As Crocodile Dundee, armed with his gear in the film of the same name, once said when being mugged in New York City: “A knife? That’s not a knife. Now, this is a knife!” No, those examples from WorldCat barely scratch the surface. Huckleberry Finn in LibraryThing comes a little closer to what FRBR can lead to: The work-to-work relationships which are absent in WorldCat are present here: Work – Adventures of Huckleberry Finn: “is contained in” “has the adaptation” “is abridged in” “inspired” “has as a study” “has as a commentary on the text” “has as a student’s study guide”

So, you are suggesting that we should aim for full-scale FRBR relationships? Without any research that this is what our patrons need? Of course, these relationships cannot happen in reality since in order not to avoid the unfortunate effect that the millions of records we now have would be left out and more difficult to find, there would have to be major work done to those records, probably on a one-by-one basis, to decide that this one “is contained in” or “abridged in” or whatever. Unless there would be flotillas of catalogers hired to update these older records, the results of adding those relationships will forever be unpredictable. Plus, a business case must be demonstrated not only that the public actually needs to be able to do this, it also needs to be demonstrated that they need those tasks at the expense of other possibilities: e.g. cataloging more items. All this at a time of decreasing staff. Of course, it could be crowdsourced, but that is difficult to rely upon. A compelling business case has always been lacking with FRBR/RDA, as the latest report highlighted.

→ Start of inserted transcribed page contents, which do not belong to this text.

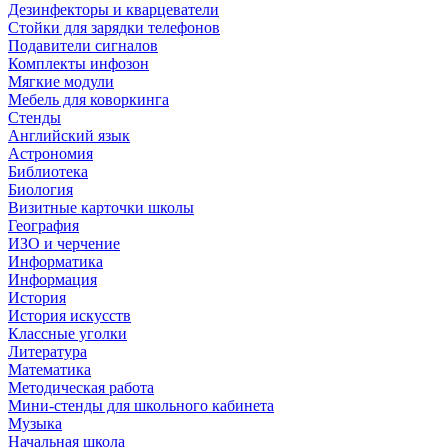
Дезинфекторы и кварцеватели
Стойки для зарядки телефонов
Подавители сигналов
Комплекты инфозон
Мягкие модули
Мебель для коворкинга
Стенды
Английский язык
Астрономия
Библиотека
Биология
Визитные карточки школы
География
ИЗО и черчение
Информатика
Информация
История
История искусств
Классные уголки
Литература
Математика
Методическая работа
Мини-стенды для школьного кабинета
Музыка
Начальная школа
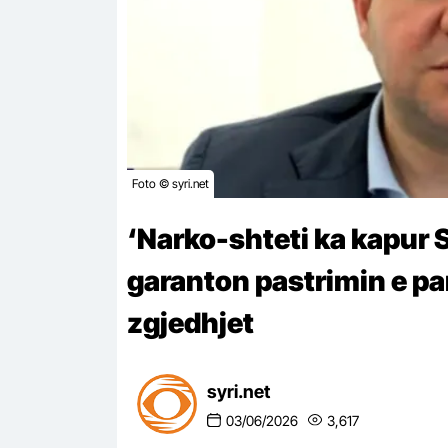
Foto © syri.net
‘Narko-shteti ka kapur S
garanton pastrimin e pa
zgjedhjet
syri.net
03/06/2026
3,617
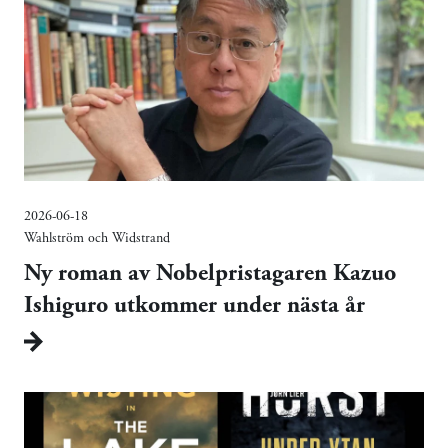
2026-06-18
Wahlström och Widstrand
Ny roman av Nobelpristagaren Kazuo
Ishiguro utkommer under nästa år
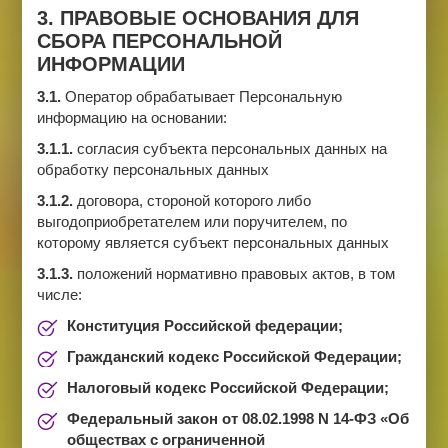
3. ПРАВОВЫЕ ОСНОВАНИЯ ДЛЯ
СБОРА ПЕРСОНАЛЬНОЙ
ИНФОРМАЦИИ
3.1.
Оператор обрабатывает Персональную
информацию на основании:
3.1.1.
согласия субъекта персональных данных на
обработку персональных данных
3.1.2.
договора, стороной которого либо
выгодоприобретателем или поручителем, по
которому является субъект персональных данных
3.1.3.
положений нормативно правовых актов, в том
числе:
Конституция Российской федерации;
Гражданский кодекс Российской Федерации;
Налоговый кодекс Российской Федерации;
Федеральный закон от 08.02.1998 N 14-ФЗ «Об
обществах с ограниченной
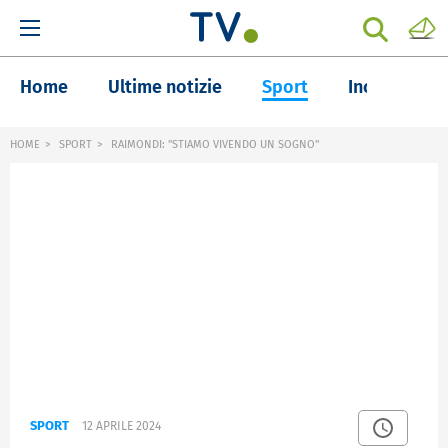
Home
Ultime notizie
Sport
Inchieste
HOME
SPORT
RAIMONDI: "STIAMO VIVENDO UN SOGNO"
SPORT
12 APRILE 2024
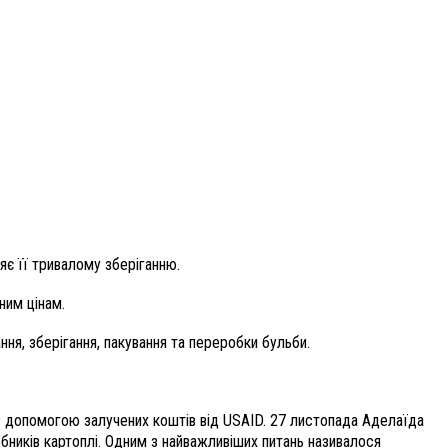
яє її тривалому зберіганню.
ним цінам.
ння, зберігання, пакування та переробки бульби.
з допомогою залучених коштів від USAID. 27 листопада Аделаїда
бників картоплі. Одним з найважливіших питань називалося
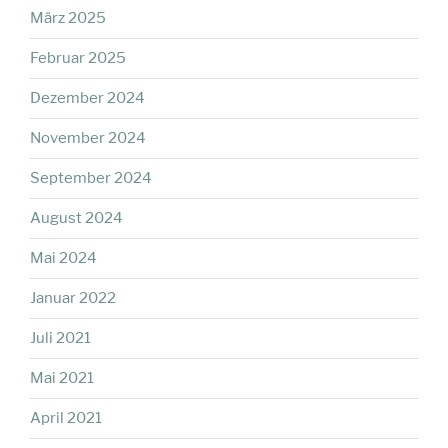
März 2025
Februar 2025
Dezember 2024
November 2024
September 2024
August 2024
Mai 2024
Januar 2022
Juli 2021
Mai 2021
April 2021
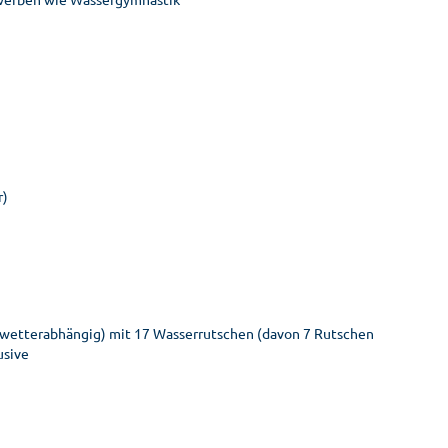
r)
 wetterabhängig) mit 17 Wasserrutschen (davon 7 Rutschen
usive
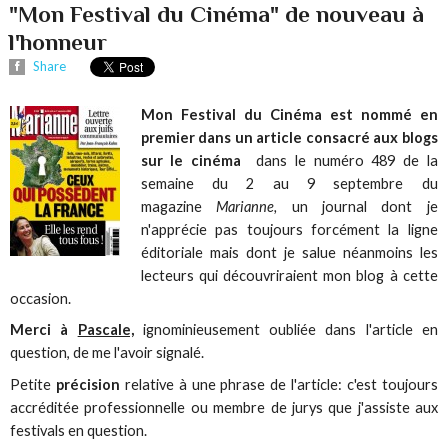
"Mon Festival du Cinéma" de nouveau à
l'honneur
Share
Mon Festival du Cinéma est nommé en
premier dans un article consacré aux blogs
sur le cinéma
dans le numéro 489 de la
semaine du 2 au 9 septembre du
magazine
Marianne,
un journal dont je
n'apprécie pas toujours forcément la ligne
éditoriale mais dont je salue néanmoins les
lecteurs qui découvriraient mon blog à cette
occasion.
Merci à
Pascale,
ignominieusement oubliée dans l'article en
question, de me l'avoir signalé.
Petite
précision
relative à une phrase de l'article: c'est toujours
accréditée professionnelle ou membre de jurys que j'assiste aux
festivals en question.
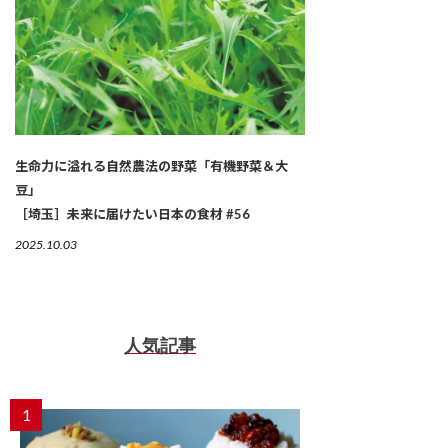
生命力に溢れる自然農法の野菜「有機野菜＆大
豆」
［埼玉］未来に届けたい日本の食材 #56
2025.10.03
人気記事
1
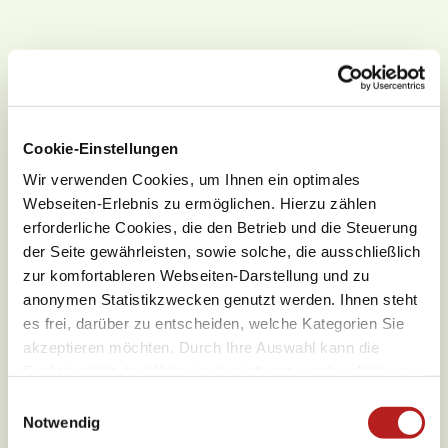
Wetter
Cookie-Einstellungen
Aktuell vor Ort
Wir verwenden Cookies, um Ihnen ein optimales
Webseiten-Erlebnis zu ermöglichen. Hierzu zählen
erforderliche Cookies, die den Betrieb und die Steuerung
der Seite gewährleisten, sowie solche, die ausschließlich
25,8 °C
zur komfortableren Webseiten-Darstellung und zu
anonymen Statistikzwecken genutzt werden. Ihnen steht
Wochenübersicht
es frei, darüber zu entscheiden, welche Kategorien Sie
akzeptieren möchten. Durch Ihre Auswahl kann die
Funktionalität der Webseite beeinflusst werden. Nähere
Donnerstag
18,6 °C bis 31,5 °C
Informationen finden Sie in unseren
E
Datenschutzbestimmungen.
Notwendig
i
Freitag
13,5 °C bis 30,6 °C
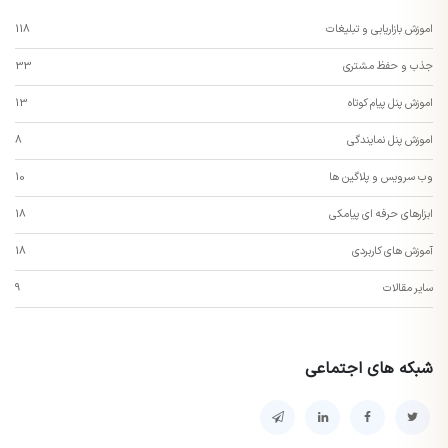
اموزش بازاریابی و تبلیغات
118
جذب و حفظ مشتری
33
اموزش پنل پیام کوتاه
13
اموزش پنل نمایندگی
8
وب سرویس و پلاگین ها
10
ابزارهای حرفه ای پیامکی
18
آموزش های کاربردی
18
سایر مقالات
9
شبکه های اجتماعی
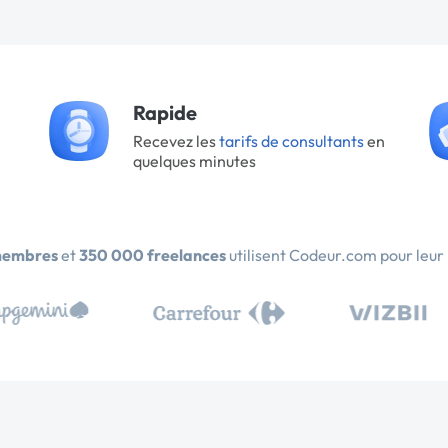
Rapide
Recevez les
tarifs de consultants
en
quelques minutes
membres
et
350 000 freelances
utilisent Codeur.com pour leur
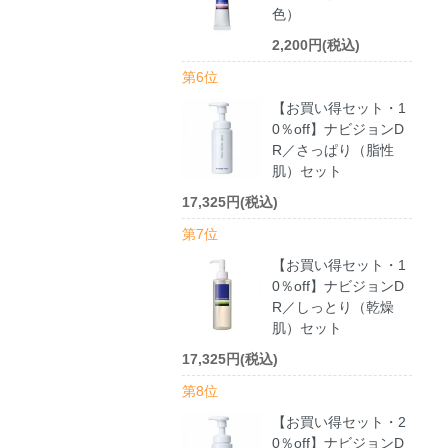
色）
2,200円(税込)
第6位
【お買い得セット・1
0％off】ナビジョンD
R／さっぱり（脂性
肌）セット
17,325円(税込)
第7位
【お買い得セット・1
0％off】ナビジョンD
R／しっとり（乾燥
肌）セット
17,325円(税込)
第8位
【お買い得セット・2
0％off】ナビジョンD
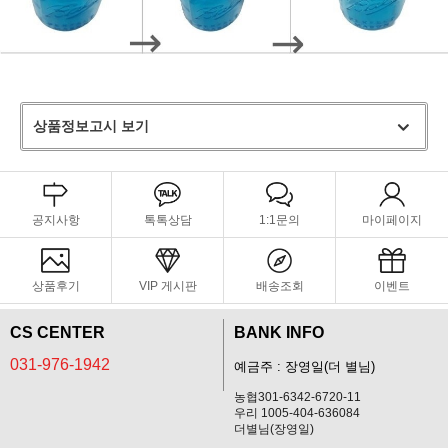
상품정보고시 보기
공지사항
톡톡상담
1:1문의
마이페이지
상품후기
VIP 게시판
배송조회
이벤트
CS CENTER
BANK INFO
031-976-1942
예금주 : 장영일(더 별님)
농협301-6342-6720-11
우리 1005-404-636084
더별님(장영일)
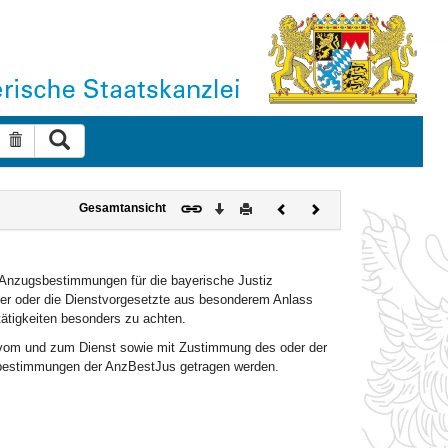
Suche ausführen
Suche zurücksetzen
Download
Drucken
Vorheriges
Nächstes
Gesamtansicht
Dokument
Dokument
 Anzugsbestimmungen für die bayerische Justiz
r oder die Dienstvorgesetzte aus besonderem Anlass
tätigkeiten besonders zu achten.
 vom und zum Dienst sowie mit Zustimmung des oder der
ebestimmungen der AnzBestJus getragen werden.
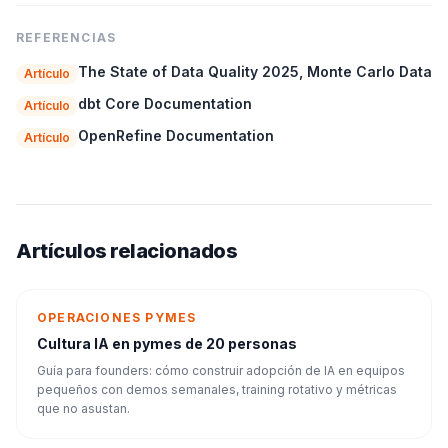
REFERENCIAS
The State of Data Quality 2025, Monte Carlo Data
Artículo
dbt Core Documentation
Artículo
OpenRefine Documentation
Artículo
Artículos relacionados
OPERACIONES PYMES
Cultura IA en pymes de 20 personas
Guía para founders: cómo construir adopción de IA en equipos
pequeños con demos semanales, training rotativo y métricas
que no asustan.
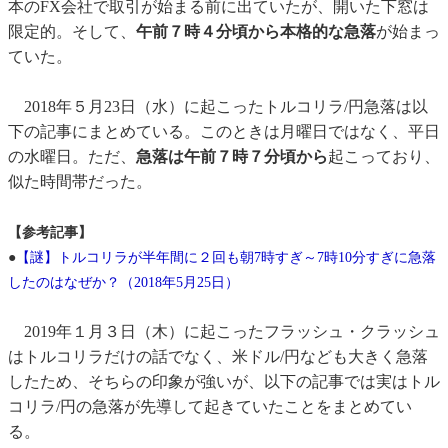
本のFX会社で取引が始まる前に出ていたが、開いた下窓は
限定的。そして、
午前７時４分頃から本格的な急落
が始まっ
ていた。
2018年５月23日（水）に起こったトルコリラ/円急落は以
下の記事にまとめている。このときは月曜日ではなく、平日
の水曜日。ただ、
急落は午前７時７分頃から
起こっており、
似た時間帯だった。
【参考記事】
●
【謎】トルコリラが半年間に２回も朝7時すぎ～7時10分すぎに急落
したのはなぜか？（2018年5月25日）
2019年１月３日（木）に起こったフラッシュ・クラッシュ
はトルコリラだけの話でなく、米ドル/円なども大きく急落
したため、そちらの印象が強いが、以下の記事では実はトル
コリラ/円の急落が先導して起きていたことをまとめてい
る。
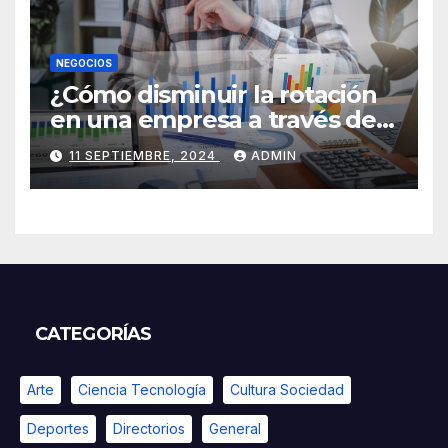
NEGOCIOS
¿Cómo disminuir la rotación
en una empresa a través de
HR Analytics?
11 SEPTIEMBRE, 2024
ADMIN
CATEGORÍAS
Arte
Ciencia Tecnología
Cultura Sociedad
Deportes
Directorios
General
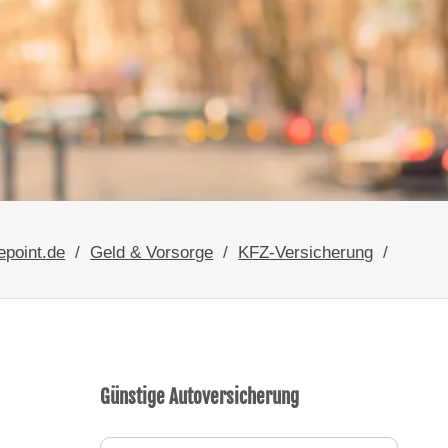
epoint.de
Geld & Vorsorge
KFZ-Versicherung
Günstige Autoversicherung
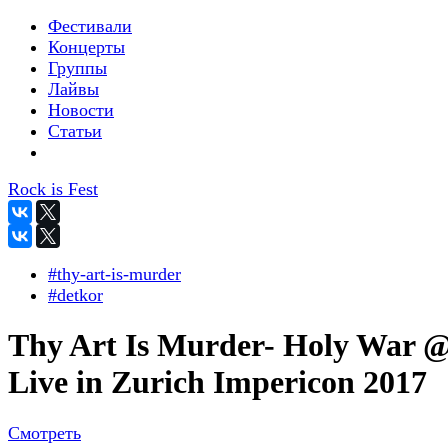
Фестивали
Концерты
Группы
Лайвы
Новости
Статьи
Rock is Fest
#thy-art-is-murder
#detkor
Thy Art Is Murder- Holy War 
Live in Zurich Impericon 2017
Смотреть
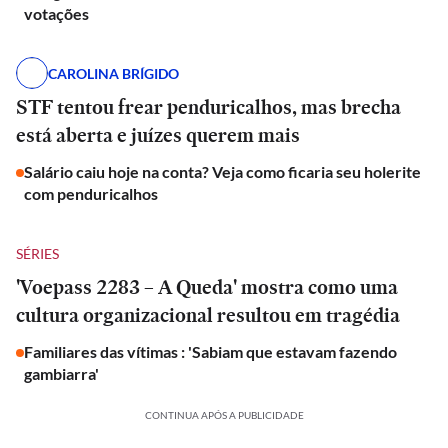
votações
CAROLINA BRÍGIDO
STF tentou frear penduricalhos, mas brecha
está aberta e juízes querem mais
Salário caiu hoje na conta? Veja como ficaria seu holerite
com penduricalhos
SÉRIES
'Voepass 2283 – A Queda' mostra como uma
cultura organizacional resultou em tragédia
Familiares das vítimas : 'Sabiam que estavam fazendo
gambiarra'
CONTINUA APÓS A PUBLICIDADE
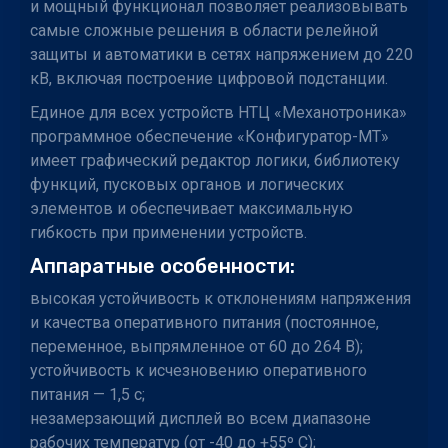
и мощный функционал позволяет реализовывать
самые сложные решения в области релейной
защиты и автоматики в сетях напряжением до 220
кВ, включая построение цифровой подстанции.
Единое для всех устройств НТЦ «Механотроника»
программное обеспечение «Конфигуратор-МТ»
имеет графический редактор логики, библиотеку
функций, пусковых органов и логических
элементов и обеспечивает максимальную
гибкость при применении устройств.
Аппаратные особенности:
высокая устойчивость к отклонениям напряжения
и качества оперативного питания (постоянное,
переменное, выпрямленное от 60 до 264 В);
устойчивость к исчезновению оперативного
питания — 1,5 с;
незамерзающий дисплей во всем диапазоне
рабочих температур (от -40 до +55º С);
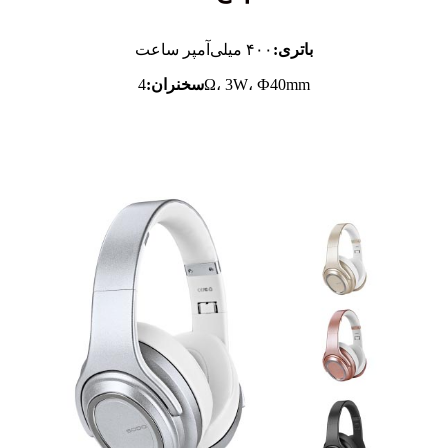
باتری:
۴۰۰ میلی‌آمپر ساعت
4Ω، 3W، Ф40mm
سخنران:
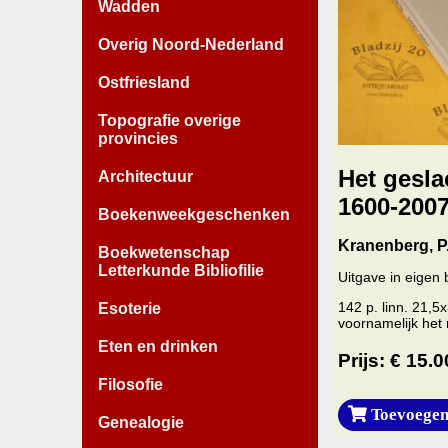
Wadden
Overig Noord-Nederland
Ostfriesland
Topografie overige
provincies
Het gesla
Architectuur
1600-2007
Boekenweekgeschenken
Kranenberg, P
Boekwetenschap
Letterkunde Bibliofilie
Uitgave in eigen
142 p. linn. 21,
Esoterie
voornamelijk het 
Eten en drinken
Prijs: € 15.0
Filosofie
Toevoegen
Genealogie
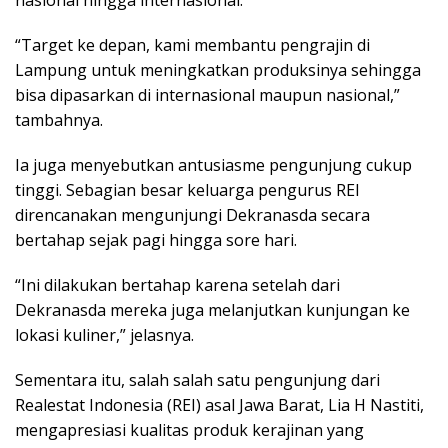
nasional hingga internasional.
“Target ke depan, kami membantu pengrajin di
Lampung untuk meningkatkan produksinya sehingga
bisa dipasarkan di internasional maupun nasional,”
tambahnya.
Ia juga menyebutkan antusiasme pengunjung cukup
tinggi. Sebagian besar keluarga pengurus REI
direncanakan mengunjungi Dekranasda secara
bertahap sejak pagi hingga sore hari.
“Ini dilakukan bertahap karena setelah dari
Dekranasda mereka juga melanjutkan kunjungan ke
lokasi kuliner,” jelasnya.
Sementara itu, salah salah satu pengunjung dari
Realestat Indonesia (REI) asal Jawa Barat, Lia H Nastiti,
mengapresiasi kualitas produk kerajinan yang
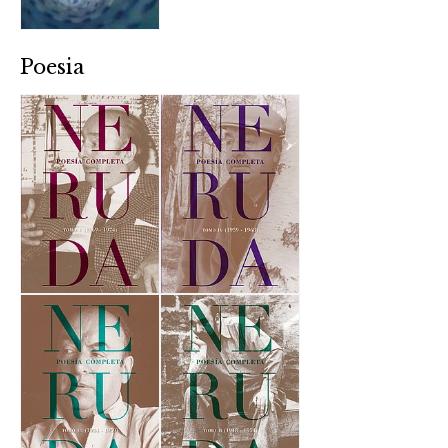
Poesia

If there were convincing evidence that the public genuinely needs these relationships and that the results we see in Worldcat are truly not adequate (and Worldcat can’t be improved enough such as adding word clouds to the results), I would be the first to agree because then, we would *know* that we are genuinely providing a service where the public has spoken very loudly that it wants and needs. However, I seriously doubt that if given a choice the public would want us to add relationships such as “abridged in” “has a study” “inspired” etc. as no. 1, even at a major cost to productivity–but I could be wrong! (By the way, some of those work-to-work relationships in the LibraryThing example seem a little strange. A lot of them look like variant
expressions to me)

I would also suggest reading up on what a “strawman” fallacy is:

Well, I thought they both remained very polite and respectful toward one another. For example, the patron did not fly off the handle when looking at all of this meaningless, incomprehensible gobbledygook and asked some very pointed questions politely. The librarian was not patronizing and did not wind up proclaiming that the catalog actually does give the information the patron needed–that is, if she only worked harder and knew more about what she really wanted; then suggest that she sign up for a multi-hour tutorial that he or one of his colleagues was teaching on how to search the catalog correctly. I have witnessed both of these types of encounters and the reactions on each side have not been positive.

The “library catalog” gave the only answers it could.